START Study text

While the mid-1990s saw an increase in the number of search engines and innovation, such did not necessarily equate to better search results. That each search engine used its own unique formula for searching the web meant that results varied from one engine to the next. Further, the criteria for judging relevancy of any given result was not very good, leading to many false positives for web searches. Based on the technology, there was almost too much information for the search engines to it useful.

Google was founded in 1998 and is currently the number one search engine and the second most visited web site on the Internet with about 275,000 daily searches.[29] Google has set itself apart through its PageRank[30] system for returning relevant search results. PageRank relies on the “uniquely democratic nature of the web” by counting inbound links to a site as a “vote.” A page is deemed popular if it has many votes. Thus, by tabulating the number of votes a web page has and weighing those votes by the popularity of the voter, Google is able to return the most relevant results from the popular sites as determined by web users. The theory is that individuals are good at deciding whether a page is relevant or not and that people will link to sites that provide useful information. Google is then able to sort through the large number of web rages by harnessing the people power of web users, who themselves have determined what pages are relevant.

In describing the history of search engines, from Vannevar Bush’s vision of the memex to Google, the theme has been making sense of the information available to mankind. Information needs to be made useful for it to used. Every technology has struggled to give people access to what it is they are looking for and while Google is the best today, if history is a guide, a new search engine will arise that makes search even more useful.

Another theme is the slow commercialization of search technology and the Internet as a whole. What started out as a government project to facilitate scientific research has turned into the free and public Internet. What started out as ways for academics to find papers and other documents from far away universities has turned into a lucrative business in Internet search. While commerce may have changed how search engines are developed and implemented, it has not changed the underlying purpose of connecting people with the information they seek. The market that has been created with the advent of Internet search is a market of finding answers to questions and no matter what else changes a search engine that fails to produce search results will fail to produce financial results.

END Study text
START Data segment

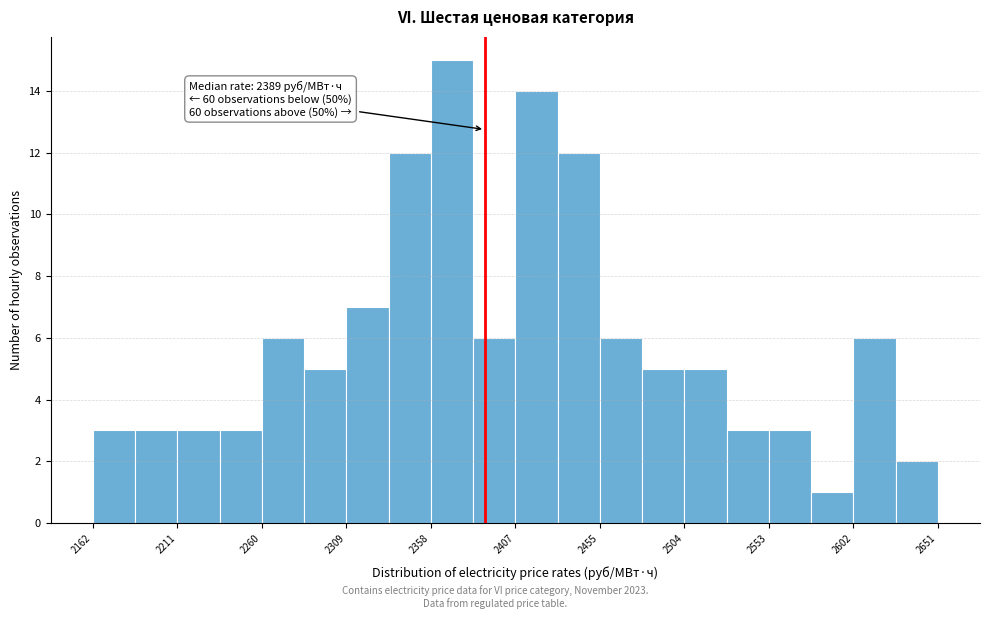

Which range on the x-axis has the tallest bar?

2360 to 2385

END Data segment

_Questions to answer:_
1 - In the passage on search engine history, what does PageRank count as a "vote" for a site?
2 - Write a continuation of the passage on search engine history, picking up after its final sentence.

_Results of the exercise:_
1 - Inbound links to the site.

2 -
One question that remains relevant is the causality dilemma that exists with the development of search technology. Does better search technology help spur the creation of more content, or does the existence of more content force search technology to improve? What can be teased out is from the history of search engines is that access to the Internet, coupled with the ability for the public to create content, appears to be the driving force in the growth of all content. When the Internet was largely an academic affair with few users it grew slowly. Once the Web was introduced the number of pages skyrocketed. Today the amount of new content online is accelerating due in large part by the popularity of web logs (blogs) that empower any person to publish their thoughts online with a few clicks of the mouse. Better search engines allow these new publishers to find information to link to more easily, giving them source material to work with, and allowing any Joe Public with an Internet connection to have as much research power at his fingertips as any researcher at a major university. It is possible that people would be creating as much content without effective search technology – life off-line is interesting enough to keep a writer busy for a lifetime – but the kind of progress envisioned by Bush, real progress based on the findings of others, would certainly suffer. The kind of creation Bush was concerned with has been characterized as the process of “glomming on”[31] as in the process of appropriating information from other sources and using it as the building blocks for innovation and commentary. It is this kind of thinking about information that led to the creation of the Internet, and with it the creation of search engines, making the two inseparable and dependant on the other for their utility.

Whether or not the creative process of “glomming on” will be allowed to flourish is something that will be decided in the courts over the next few years, barring Congressional action. Google understands that its relevance depends in large part on the answers it provides to those seeking information. However, Google’s ability to serve that information on request is being challenged in a number of areas.

[1] For an overview of search engine history, see History of Search Engines and Web History by Aaron Wall at http://www.search-marketing.info/search-engine-history/, A Brief History of Search Engines by Lee Underwood at http://www.webreference.com/authoring/search_history/, A History of Search Engines by Wes Sonnenreich at http://www.wiley.com/legacy/compbooks/sonnenreich/history.html, and Wikipedia entry for “search engine” at http://en.wikipedia.org/wiki/Search_engine.

[2] Vannevar Bush, As We May Think, The Atlantic Monthly, July 1945, Volume 176, No.1; 101-108. Available at http://www.theatlantic.com/doc/194507/bush

[3] Bush, Id

[4] See Wikipedia entry for “hypertext” available at http://en.wikipedia.org/wiki/Hypertext (last checked 5.20.2006). Systems of what can be called hypertext made up the early “Internet” in the 1970s and 1980s. The introduction of the World Wide Web in 1990 by Tim Berners-Lee incorporated hypertext as a way to help researchers connect with each other from all over the world. The commonly known “link” is composed of hypertext, the text that serves as a marker, and the hyperlink, the actual connection between two documents.

[5] See Wikipedia entry for “arpanet” available at http://en.wikipedia.org/wiki/Arpanet (last checked 5.20.2006).

[6] Arpanet, id

[7] See Wikipedia entry for “packet switching” available at http://en.wikipedia.org/wiki/Packet_switching (last checked on 5.20.2006). Packet switching increases the speed of communication as each message is broken down into numerous packets and each is sent across the network, each finding the fastest way to its target where the packets are reassembled and displayed for the user.

[8] See Wikipedia entry for “file transfer protocol” available at http://en.wikipedia.org/wiki/FTP_server (last checked 5.20.2006).

[9] See William Slawski, Just what was the first search engine? SEO by the Sea, 2.5.2006. Available at http://www.seobythesea.com/?p=106 (Last checked 5.20.2006).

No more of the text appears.